One definition of appropriation is to set aside, specifically money, for a particular purpose. For accounting, this specifically refers to profit money in a company. The use of this money is particularly important to investors, which is why all profits spent must be accounted for. For example, a company may decide to appropriate a certain amount of their profits for a capital expenditure, such as a new building.
Another way we hear of appropriaton is when the government appropriates funds for specific projects. This can be through a vote or legislative act, but it is similar to a business appropriating money. The government decides where specific money goes and assigns it to that project.
For example, the United States Congress appropriates money from the budget for Naval operations. A Navy dispersing clerk is responsible for reporting disbursements correctly since at any one time three budgets are in effect: the previous years being reconciled, the current one being used, and the next one being created.

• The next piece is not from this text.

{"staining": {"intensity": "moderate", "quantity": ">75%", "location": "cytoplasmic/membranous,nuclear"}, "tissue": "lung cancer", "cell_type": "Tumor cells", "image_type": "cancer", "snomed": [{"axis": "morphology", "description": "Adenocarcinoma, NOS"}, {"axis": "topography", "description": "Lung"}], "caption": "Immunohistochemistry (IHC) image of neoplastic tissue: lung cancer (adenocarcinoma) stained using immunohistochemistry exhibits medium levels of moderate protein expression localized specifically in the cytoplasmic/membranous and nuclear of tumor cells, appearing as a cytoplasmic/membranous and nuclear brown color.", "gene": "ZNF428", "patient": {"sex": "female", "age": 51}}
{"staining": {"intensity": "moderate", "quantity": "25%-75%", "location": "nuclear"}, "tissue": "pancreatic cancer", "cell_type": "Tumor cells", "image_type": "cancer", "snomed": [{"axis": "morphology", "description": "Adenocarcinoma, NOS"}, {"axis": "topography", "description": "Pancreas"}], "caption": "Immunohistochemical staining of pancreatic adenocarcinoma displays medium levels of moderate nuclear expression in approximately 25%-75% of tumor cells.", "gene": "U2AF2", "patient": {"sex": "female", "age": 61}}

Future budgets can be directly impacted by the improper recording procedures, since funding allocation can be re-appropriated in the future and sent to another agency or department.
What is appropriation in accounting? Appropriation means allocating funds to specific projects. The money can then only be used for that project and nothing else. Businesses must detail appropriations on their balance sheet since if it is for a capital expenditure or the profit and loss statement if profit is redirected into revenue expenditures.